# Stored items
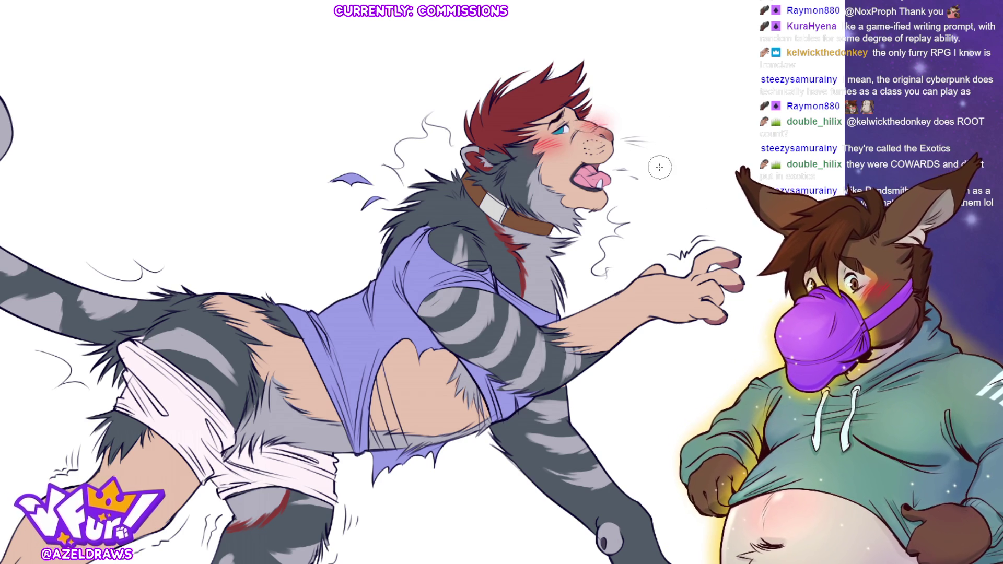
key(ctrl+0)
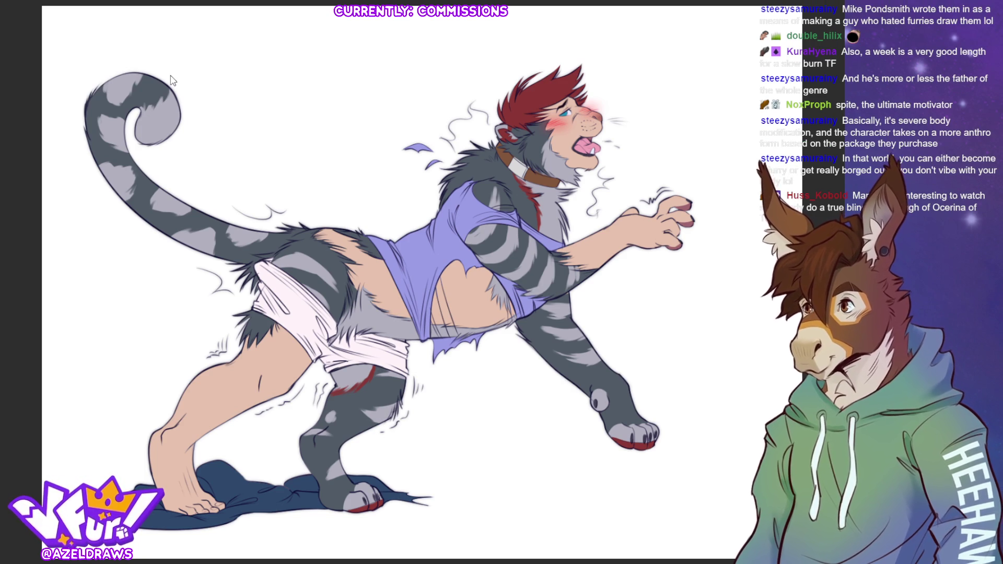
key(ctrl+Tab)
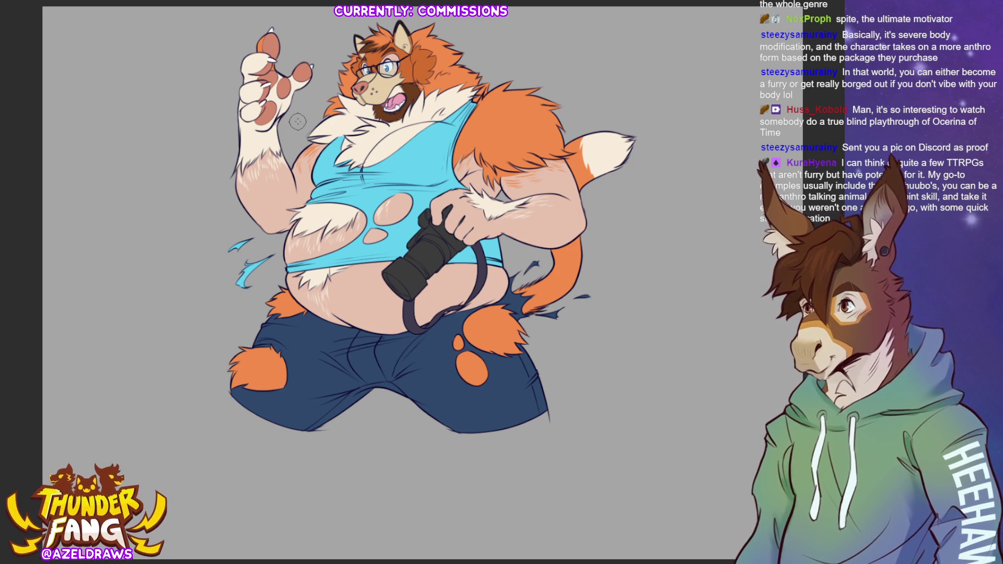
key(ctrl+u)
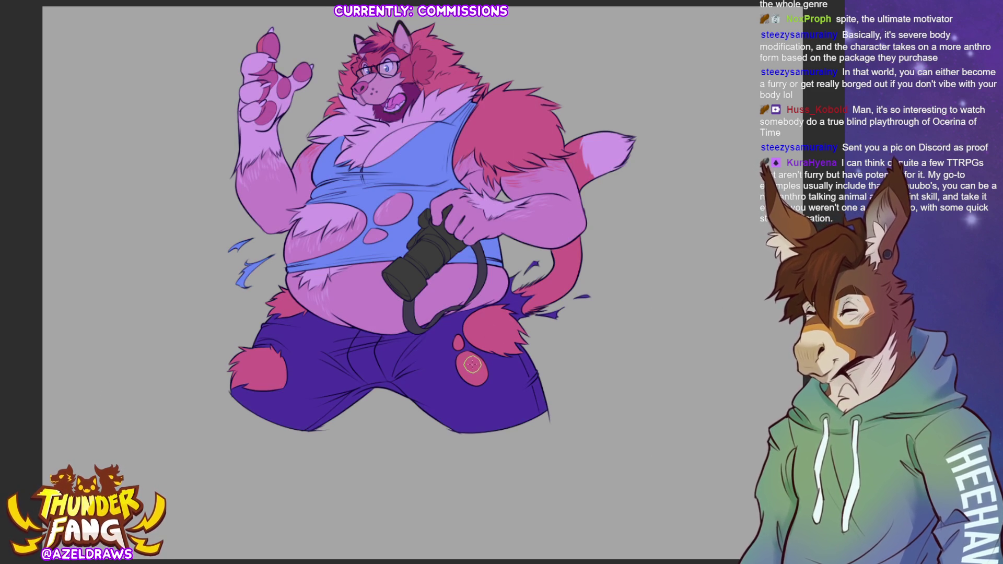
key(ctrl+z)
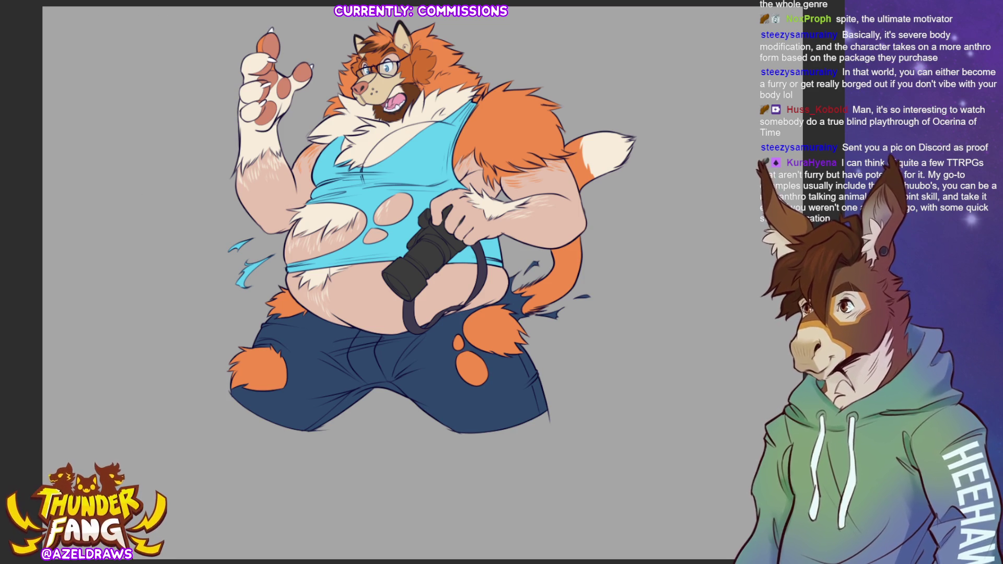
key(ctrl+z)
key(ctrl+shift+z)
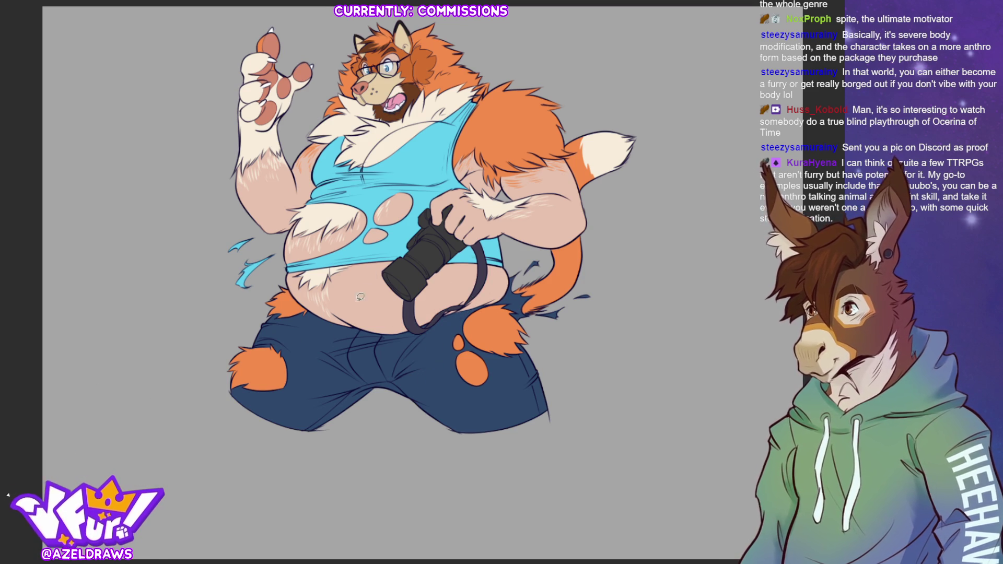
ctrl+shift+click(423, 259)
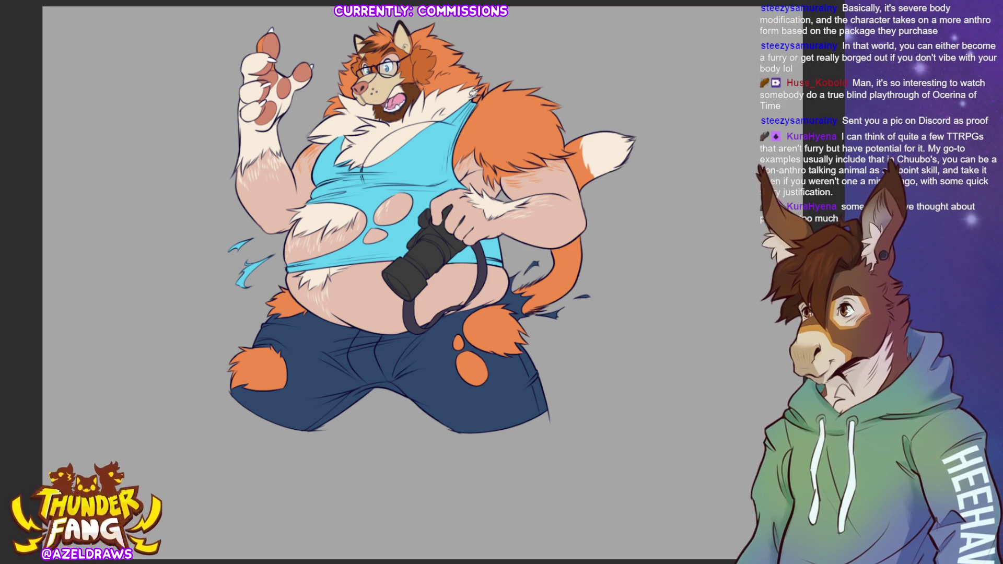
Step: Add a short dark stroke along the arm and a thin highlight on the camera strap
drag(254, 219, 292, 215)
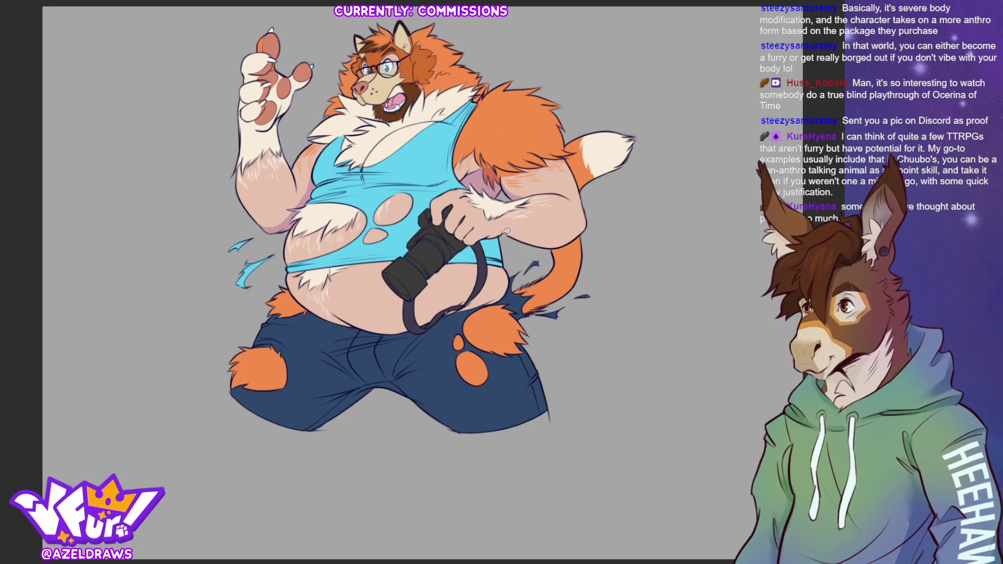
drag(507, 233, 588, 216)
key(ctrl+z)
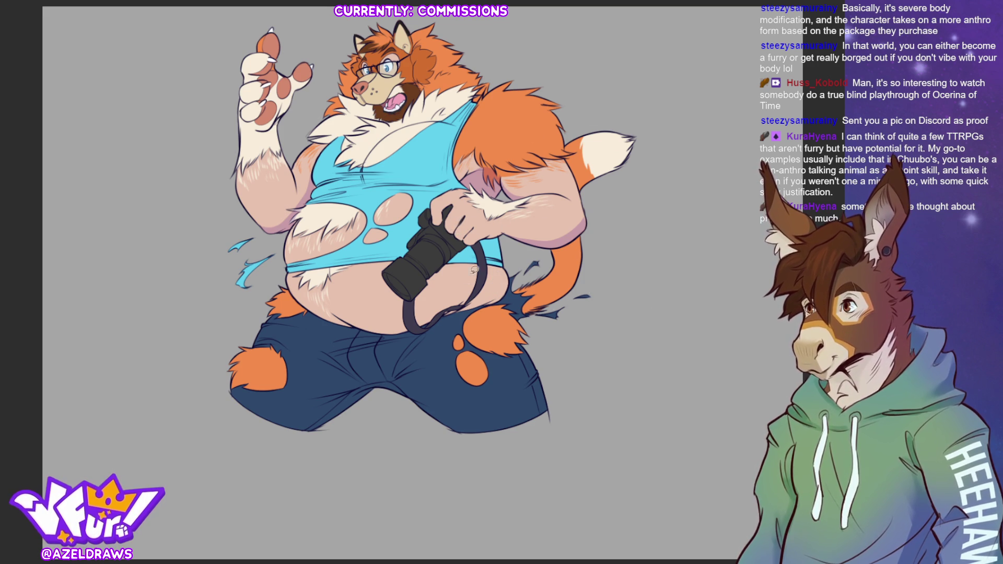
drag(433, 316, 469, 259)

# REQUIRED WORK
Would you restate word for word only the lines from the line with "key(ctrl+u)" to the last line above, with the pictures left out?

# EXERCISE SOLUTION
key(ctrl+u)
key(ctrl+z)
key(ctrl+z)
key(ctrl+shift+z)
ctrl+shift+click(423, 259)
Step: Add a short dark stroke along the arm and a thin highlight on the camera strap
drag(254, 219, 292, 215)
drag(507, 233, 588, 216)
key(ctrl+z)
drag(433, 316, 469, 259)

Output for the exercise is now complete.